On one level, of course, the proper response is laughter; and the fact that vice-chancellors up and down the country have reacted to it in just that way is very welcome. At least we can take comfort from the fact that "the authorities are concerned with any form of extremism that espouses, promotes or leads to violence: 'violent extremism'", even if we may be left wondering where that leaves the authorities and whether we should be reporting to the local police the presence on noticeboards of flyers for Labour Students. Or are those permissible so long as they are not in Arabic?
But that is only the beginning. Turning from how the Government sees us to what it expects us to do, it soon becomes apparent how deep and how wide the demand for surveillance and censorship runs. Take just one example: even "if there is no evidence to support the claims (that 'the speaker's conduct could amount to a criminal offence'), the higher education provider will still need to deal with the concerns raised and decide on the potential impact of the talk on the wider student communities" - whatever such "communities" might be. Part of our function, then, is to ensure that students are infantilised.
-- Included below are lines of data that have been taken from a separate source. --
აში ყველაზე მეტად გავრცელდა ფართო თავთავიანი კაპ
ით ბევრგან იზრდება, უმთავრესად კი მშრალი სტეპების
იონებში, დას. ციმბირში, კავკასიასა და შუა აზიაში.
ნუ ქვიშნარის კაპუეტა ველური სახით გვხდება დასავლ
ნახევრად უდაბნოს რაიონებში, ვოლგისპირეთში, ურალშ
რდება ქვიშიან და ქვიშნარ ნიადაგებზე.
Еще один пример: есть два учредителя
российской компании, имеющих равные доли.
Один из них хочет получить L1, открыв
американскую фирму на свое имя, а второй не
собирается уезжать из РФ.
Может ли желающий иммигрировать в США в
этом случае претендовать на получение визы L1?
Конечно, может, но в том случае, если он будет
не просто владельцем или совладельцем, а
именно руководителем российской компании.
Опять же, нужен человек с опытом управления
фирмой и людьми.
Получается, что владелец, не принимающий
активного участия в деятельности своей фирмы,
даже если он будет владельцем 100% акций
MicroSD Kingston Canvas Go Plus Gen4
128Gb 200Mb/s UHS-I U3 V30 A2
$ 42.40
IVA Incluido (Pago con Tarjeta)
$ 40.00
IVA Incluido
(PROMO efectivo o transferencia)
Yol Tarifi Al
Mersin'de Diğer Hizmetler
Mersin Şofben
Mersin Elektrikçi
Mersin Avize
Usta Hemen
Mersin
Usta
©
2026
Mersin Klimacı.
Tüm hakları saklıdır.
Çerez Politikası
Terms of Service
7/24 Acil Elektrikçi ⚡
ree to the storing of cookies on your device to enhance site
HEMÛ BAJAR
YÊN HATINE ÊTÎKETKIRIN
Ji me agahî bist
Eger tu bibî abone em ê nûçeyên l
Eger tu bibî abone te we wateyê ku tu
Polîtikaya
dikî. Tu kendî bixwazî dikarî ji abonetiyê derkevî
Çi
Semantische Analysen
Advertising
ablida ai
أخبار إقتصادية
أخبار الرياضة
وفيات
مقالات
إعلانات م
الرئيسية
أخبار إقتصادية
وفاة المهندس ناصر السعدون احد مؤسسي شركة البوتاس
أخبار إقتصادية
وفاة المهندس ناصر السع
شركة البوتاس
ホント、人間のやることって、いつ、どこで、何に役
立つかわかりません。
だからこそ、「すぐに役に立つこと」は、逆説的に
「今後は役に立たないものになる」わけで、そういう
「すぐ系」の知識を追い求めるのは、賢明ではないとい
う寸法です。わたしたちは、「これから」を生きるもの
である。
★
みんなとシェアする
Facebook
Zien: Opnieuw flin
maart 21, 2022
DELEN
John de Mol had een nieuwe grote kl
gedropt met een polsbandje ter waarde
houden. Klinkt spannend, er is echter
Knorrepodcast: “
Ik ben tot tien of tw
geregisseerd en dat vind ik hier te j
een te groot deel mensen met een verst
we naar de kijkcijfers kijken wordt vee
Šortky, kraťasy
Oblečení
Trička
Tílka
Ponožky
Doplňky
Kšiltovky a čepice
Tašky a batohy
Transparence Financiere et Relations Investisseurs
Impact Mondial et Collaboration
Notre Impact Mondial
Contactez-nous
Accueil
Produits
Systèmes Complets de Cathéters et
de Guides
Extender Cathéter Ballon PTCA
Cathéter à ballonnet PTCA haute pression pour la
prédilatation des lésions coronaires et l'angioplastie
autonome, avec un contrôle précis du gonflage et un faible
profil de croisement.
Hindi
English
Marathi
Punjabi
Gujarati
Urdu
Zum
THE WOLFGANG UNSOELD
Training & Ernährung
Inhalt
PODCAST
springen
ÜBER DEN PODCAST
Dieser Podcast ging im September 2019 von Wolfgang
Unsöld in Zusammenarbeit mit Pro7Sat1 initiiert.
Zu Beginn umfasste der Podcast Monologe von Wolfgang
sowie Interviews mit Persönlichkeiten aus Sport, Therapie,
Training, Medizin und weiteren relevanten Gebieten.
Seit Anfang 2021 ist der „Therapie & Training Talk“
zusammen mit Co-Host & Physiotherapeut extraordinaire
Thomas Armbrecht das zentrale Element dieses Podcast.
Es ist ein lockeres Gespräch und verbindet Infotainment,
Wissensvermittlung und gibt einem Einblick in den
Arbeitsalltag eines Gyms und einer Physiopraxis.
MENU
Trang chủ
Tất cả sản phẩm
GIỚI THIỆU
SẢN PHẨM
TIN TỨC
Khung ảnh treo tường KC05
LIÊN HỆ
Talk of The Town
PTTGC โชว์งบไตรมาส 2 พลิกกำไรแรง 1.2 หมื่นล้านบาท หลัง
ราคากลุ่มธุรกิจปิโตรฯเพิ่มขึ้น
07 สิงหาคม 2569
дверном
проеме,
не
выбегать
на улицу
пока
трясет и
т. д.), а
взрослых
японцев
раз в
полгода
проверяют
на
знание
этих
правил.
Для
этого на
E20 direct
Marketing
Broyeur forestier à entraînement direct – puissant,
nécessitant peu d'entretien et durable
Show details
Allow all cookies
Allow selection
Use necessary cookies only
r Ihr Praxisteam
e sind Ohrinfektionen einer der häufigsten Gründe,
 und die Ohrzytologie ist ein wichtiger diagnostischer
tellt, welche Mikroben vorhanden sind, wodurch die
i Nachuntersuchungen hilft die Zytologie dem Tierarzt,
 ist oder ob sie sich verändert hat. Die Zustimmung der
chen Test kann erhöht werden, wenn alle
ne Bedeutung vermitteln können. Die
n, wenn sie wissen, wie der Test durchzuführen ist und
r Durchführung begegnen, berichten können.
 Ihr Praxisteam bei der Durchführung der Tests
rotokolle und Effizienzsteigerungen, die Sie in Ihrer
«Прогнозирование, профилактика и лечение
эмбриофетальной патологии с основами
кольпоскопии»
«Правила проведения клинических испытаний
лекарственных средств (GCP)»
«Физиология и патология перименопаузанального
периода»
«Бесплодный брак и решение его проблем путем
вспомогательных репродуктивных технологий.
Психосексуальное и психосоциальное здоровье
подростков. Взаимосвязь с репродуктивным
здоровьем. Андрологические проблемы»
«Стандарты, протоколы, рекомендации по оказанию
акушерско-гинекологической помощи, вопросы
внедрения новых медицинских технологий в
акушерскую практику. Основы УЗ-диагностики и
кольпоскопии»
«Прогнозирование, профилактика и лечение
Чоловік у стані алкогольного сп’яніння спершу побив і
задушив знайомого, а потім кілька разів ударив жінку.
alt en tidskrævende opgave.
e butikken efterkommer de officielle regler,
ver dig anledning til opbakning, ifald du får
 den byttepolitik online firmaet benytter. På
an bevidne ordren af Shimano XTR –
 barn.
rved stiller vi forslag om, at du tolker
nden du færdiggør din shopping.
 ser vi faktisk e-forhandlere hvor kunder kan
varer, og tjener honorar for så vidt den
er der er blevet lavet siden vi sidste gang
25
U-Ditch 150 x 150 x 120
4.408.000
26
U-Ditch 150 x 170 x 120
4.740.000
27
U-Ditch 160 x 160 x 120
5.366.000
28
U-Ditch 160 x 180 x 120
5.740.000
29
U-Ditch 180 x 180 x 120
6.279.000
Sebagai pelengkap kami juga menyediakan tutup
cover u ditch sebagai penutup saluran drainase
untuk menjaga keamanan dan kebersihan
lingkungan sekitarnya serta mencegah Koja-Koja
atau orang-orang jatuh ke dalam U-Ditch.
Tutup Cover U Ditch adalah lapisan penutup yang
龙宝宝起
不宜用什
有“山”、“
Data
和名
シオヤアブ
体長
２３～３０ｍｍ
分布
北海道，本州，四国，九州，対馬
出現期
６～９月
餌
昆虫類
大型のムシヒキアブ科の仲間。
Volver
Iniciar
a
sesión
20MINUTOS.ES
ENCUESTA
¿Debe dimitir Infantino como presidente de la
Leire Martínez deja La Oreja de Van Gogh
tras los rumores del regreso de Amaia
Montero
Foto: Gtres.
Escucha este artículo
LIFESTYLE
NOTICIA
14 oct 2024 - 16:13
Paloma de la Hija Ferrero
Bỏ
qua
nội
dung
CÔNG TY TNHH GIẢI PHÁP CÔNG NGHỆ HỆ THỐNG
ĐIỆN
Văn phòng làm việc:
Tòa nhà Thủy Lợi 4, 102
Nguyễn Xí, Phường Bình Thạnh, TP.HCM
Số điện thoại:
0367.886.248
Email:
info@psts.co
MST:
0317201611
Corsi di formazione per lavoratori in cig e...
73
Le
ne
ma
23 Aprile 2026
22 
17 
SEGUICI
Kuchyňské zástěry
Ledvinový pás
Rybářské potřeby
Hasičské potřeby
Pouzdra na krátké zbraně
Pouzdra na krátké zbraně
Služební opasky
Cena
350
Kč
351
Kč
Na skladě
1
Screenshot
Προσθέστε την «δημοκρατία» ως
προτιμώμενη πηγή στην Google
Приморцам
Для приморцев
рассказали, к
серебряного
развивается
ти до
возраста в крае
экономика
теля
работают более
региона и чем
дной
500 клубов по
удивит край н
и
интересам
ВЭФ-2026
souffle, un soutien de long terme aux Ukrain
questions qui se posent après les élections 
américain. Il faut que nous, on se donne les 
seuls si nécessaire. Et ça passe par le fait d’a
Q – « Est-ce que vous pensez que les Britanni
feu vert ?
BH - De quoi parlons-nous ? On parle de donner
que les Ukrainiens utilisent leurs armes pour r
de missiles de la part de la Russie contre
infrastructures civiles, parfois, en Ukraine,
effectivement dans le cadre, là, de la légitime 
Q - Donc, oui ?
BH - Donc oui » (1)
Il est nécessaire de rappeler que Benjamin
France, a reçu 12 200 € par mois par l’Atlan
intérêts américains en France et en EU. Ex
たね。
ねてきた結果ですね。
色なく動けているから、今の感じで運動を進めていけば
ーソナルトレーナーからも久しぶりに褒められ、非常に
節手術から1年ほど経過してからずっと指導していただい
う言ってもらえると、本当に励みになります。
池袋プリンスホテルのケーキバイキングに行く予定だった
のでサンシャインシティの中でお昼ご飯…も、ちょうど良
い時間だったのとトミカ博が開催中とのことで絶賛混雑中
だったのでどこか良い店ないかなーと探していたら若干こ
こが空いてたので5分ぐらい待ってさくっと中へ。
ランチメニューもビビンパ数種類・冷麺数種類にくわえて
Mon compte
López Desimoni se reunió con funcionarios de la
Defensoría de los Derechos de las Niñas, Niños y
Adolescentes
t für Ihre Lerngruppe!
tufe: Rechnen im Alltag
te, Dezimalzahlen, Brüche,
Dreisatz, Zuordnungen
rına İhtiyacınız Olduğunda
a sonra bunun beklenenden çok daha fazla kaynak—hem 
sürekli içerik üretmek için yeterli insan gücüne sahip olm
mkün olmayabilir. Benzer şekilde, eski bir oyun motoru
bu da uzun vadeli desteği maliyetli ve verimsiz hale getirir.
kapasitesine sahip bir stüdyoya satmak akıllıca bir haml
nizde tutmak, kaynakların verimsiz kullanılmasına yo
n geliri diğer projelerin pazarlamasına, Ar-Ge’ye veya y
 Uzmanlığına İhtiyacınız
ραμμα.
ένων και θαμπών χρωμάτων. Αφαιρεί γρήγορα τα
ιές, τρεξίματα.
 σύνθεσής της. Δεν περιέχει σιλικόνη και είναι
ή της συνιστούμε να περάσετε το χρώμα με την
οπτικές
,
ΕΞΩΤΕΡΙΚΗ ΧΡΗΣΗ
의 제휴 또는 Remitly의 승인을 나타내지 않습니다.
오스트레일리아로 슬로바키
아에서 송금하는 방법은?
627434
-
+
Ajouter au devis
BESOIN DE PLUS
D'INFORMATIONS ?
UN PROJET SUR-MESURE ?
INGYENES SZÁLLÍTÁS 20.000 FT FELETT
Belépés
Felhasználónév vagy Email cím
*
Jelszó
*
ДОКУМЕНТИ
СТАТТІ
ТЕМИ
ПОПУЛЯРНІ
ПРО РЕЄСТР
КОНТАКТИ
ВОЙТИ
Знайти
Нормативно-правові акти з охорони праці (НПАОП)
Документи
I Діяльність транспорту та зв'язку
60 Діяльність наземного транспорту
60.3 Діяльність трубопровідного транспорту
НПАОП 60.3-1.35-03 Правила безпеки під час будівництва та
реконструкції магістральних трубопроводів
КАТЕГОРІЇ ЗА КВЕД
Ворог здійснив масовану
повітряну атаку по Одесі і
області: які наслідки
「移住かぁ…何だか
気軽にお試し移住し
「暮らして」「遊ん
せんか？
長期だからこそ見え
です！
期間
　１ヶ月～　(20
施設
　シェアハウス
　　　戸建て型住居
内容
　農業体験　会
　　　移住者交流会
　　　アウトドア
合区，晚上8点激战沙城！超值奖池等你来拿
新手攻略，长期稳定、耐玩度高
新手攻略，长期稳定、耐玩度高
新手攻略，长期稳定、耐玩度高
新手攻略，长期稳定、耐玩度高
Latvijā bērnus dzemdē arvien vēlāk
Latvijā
But that is not all. There is something even more corrosive. By the time we reach details of the Terrorism Act 2006, helpfully laid out at the end, it is clear that the line the Government has in mind between academic analysis and possible arraignment is inordinately fine. What our political masters expect of academics is not the disinterested pursuit of critical inquiry, but unthinking obedience to their own view of the world - as some colleagues already know to their cost ("Ministers vilify researchers", December 1).
Depressing though that is, knowing it is at least a basis for doing something about it. But the question is: are laughter and ridicule enough?
Bob Brecher is reader in moral philosophy at Brighton University.